### Material provided

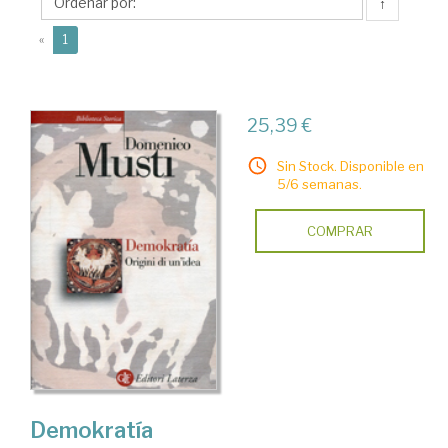
↑
(current)
«
1
25,39 €
Sin Stock. Disponible en
5/6 semanas.
COMPRAR
Demokratía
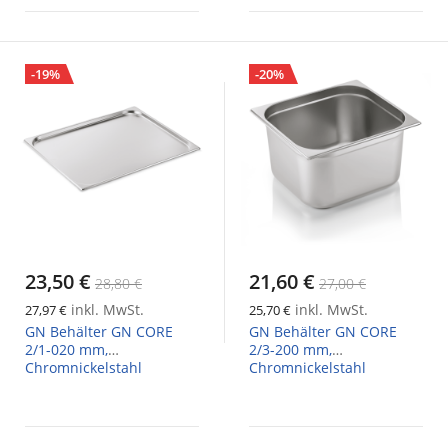
-19%
-20%
23,50 €
21,60 €
28,80 €
27,00 €
inkl. MwSt.
inkl. MwSt.
27,97 €
25,70 €
GN Behälter GN CORE
GN Behälter GN CORE
2/1-020 mm,
2/3-200 mm,
Chromnickelstahl
Chromnickelstahl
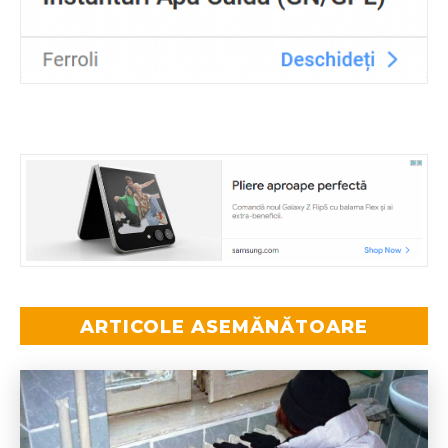
ARTICOLE ASEMĂNĂTOARE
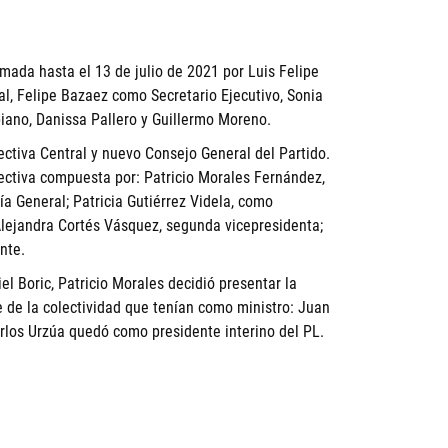
rmada hasta el 13 de julio de 2021 por Luis Felipe
, Felipe Bazaez como Secretario Ejecutivo, Sonia
iano, Danissa Pallero y Guillermo Moreno.
rectiva Central y nuevo Consejo General del Partido.
rectiva compuesta por: Patricio Morales Fernández,
ía General; Patricia Gutiérrez Videla, como
Alejandra Cortés Vásquez, segunda vicepresidenta;
nte.
l Boric, Patricio Morales decidió presentar la
e de la colectividad que tenían como ministro: Juan
arlos Urzúa quedó como presidente interino del PL.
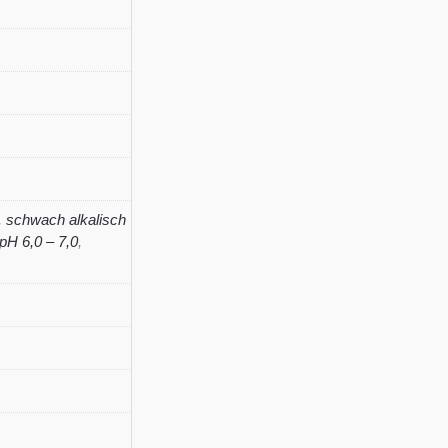
'Elijah
Blue'
Menge
,
schwach alkalisch
pH 6,0 – 7,0
,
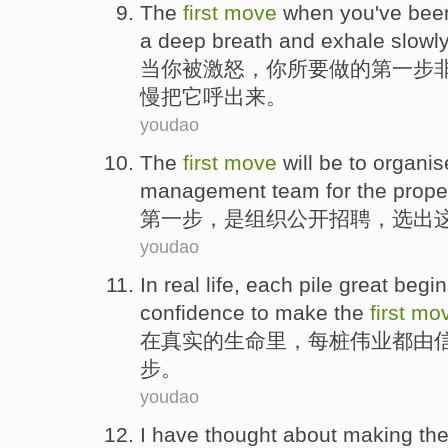
The
first
move
when
you
've
bee
a deep breath
and exhale
slowly
当
你
被
激怒
，你
所
要做的
第
一步
慢把它呼出来。
youdao
The
first
move
will
be
to
organis
management
team
for the prope
第
一步
，
是
组织
公开招聘，
选出
youdao
In
real
life
,
each
pile
great begin
confidence
to make
the
first
mo
在
真实
的
生命里
，
每
桩
伟业都由
步。
youdao
I
have
thought about
making th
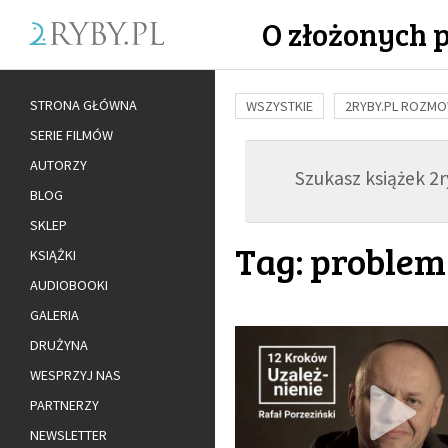
O złożonych 
STRONA GŁÓWNA
WSZYSTKIE
2RYBY.PL ROZM
SERIE FILMÓW
BUDOWANIE WIĘZI
RODZINA
AUTORZY
Szukasz książek 2ry
ADOPCJA
BLOG
SKLEP
Tag: problem
KSIĄŻKI
AUDIOBOOKI
GALERIA
DRUŻYNA
WESPRZYJ NAS
PARTNERZY
NEWSLETTER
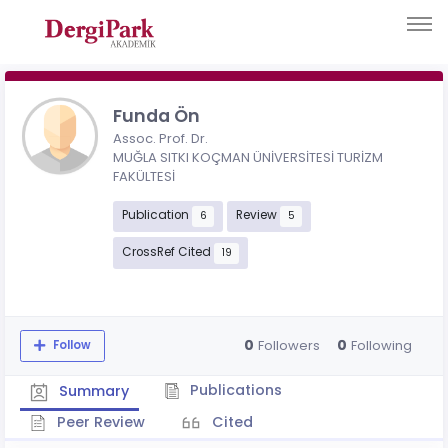
Funda Ön
Assoc. Prof. Dr.
MUĞLA SITKI KOÇMAN ÜNİVERSİTESİ TURİZM
FAKÜLTESİ
Publication
Review
6
5
CrossRef Cited
19
0
0
Followers
Following
Follow
Publications
Summary
Peer Review
Cited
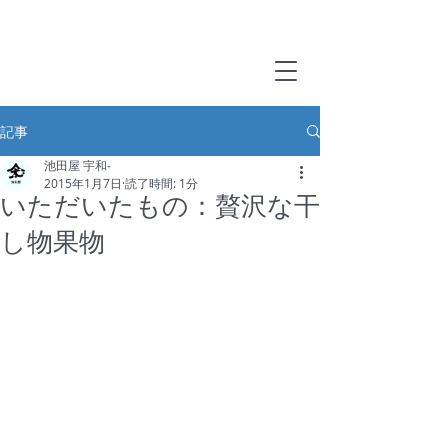
記事
池田屋 宇和‐
2015年1月7日
読了時間: 1分
いただいたもの：贅沢な干
し物果物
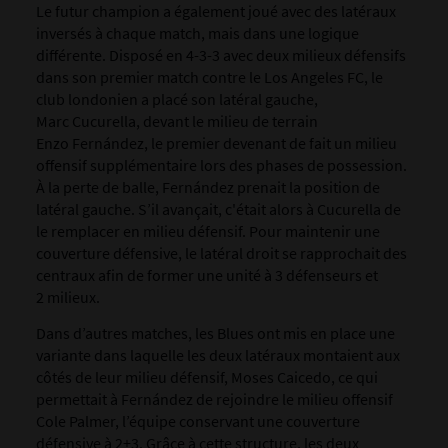
Le futur champion a également joué avec des latéraux
inversés à chaque match, mais dans une logique
différente. Disposé en 4-3-3 avec deux milieux défensifs
dans son premier match contre le Los Angeles FC, le
club londonien a placé son latéral gauche,
Marc Cucurella, devant le milieu de terrain
Enzo Fernández, le premier devenant de fait un milieu
offensif supplémentaire lors des phases de possession.
À la perte de balle, Fernández prenait la position de
latéral gauche. S’il avançait, c'était alors à Cucurella de
le remplacer en milieu défensif. Pour maintenir une
couverture défensive, le latéral droit se rapprochait des
centraux afin de former une unité à 3 défenseurs et
2 milieux.
Dans d’autres matches, les Blues ont mis en place une
variante dans laquelle les deux latéraux montaient aux
côtés de leur milieu défensif, Moses Caicedo, ce qui
permettait à Fernández de rejoindre le milieu offensif
Cole Palmer, l’équipe conservant une couverture
défensive à 2+3. Grâce à cette structure, les deux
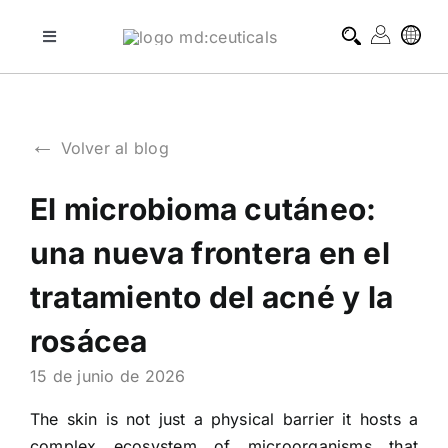
Skip
to
Toggle
Navigation
content
tratamientos profesionales
←
Volver al blog
tratamientos domiciliarios
El microbioma cutáneo:
blog
una nueva frontera en el
sobre md:ceuticals
tratamiento del acné y la
rosácea
contacto
15 de junio de 2026
The skin is not just a physical barrier it hosts a
complex ecosystem of microorganisms that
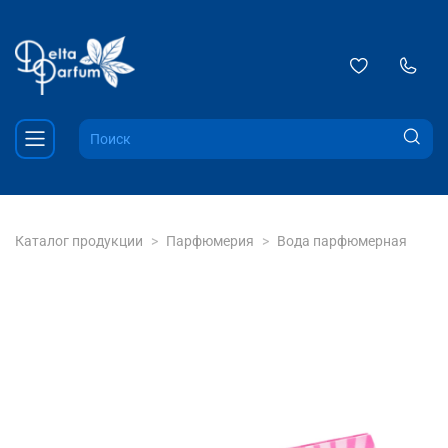
Каталог продукции
Парфюмерия
Вода парфюмерная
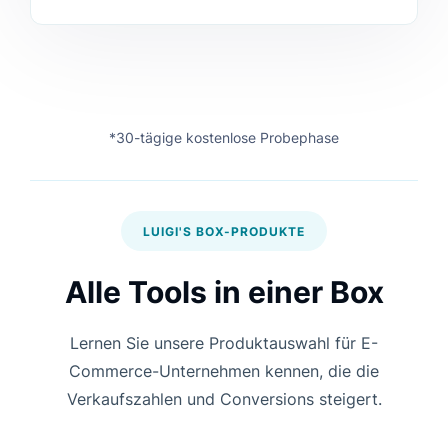
*30-tägige kostenlose Probephase
LUIGI'S BOX-PRODUKTE
Alle Tools in einer Box
Lernen Sie unsere Produktauswahl für E-
Commerce-Unternehmen kennen, die die
Verkaufszahlen und Conversions steigert.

######

**Task requirements:**
Return each line of the items above that contains the string "rectiva", treating uppercase and lowercase as different.

**The completed task:**
rectiva Central y nuevo Consejo General del Partido.
rectiva compuesta por: Patricio Morales Fernández,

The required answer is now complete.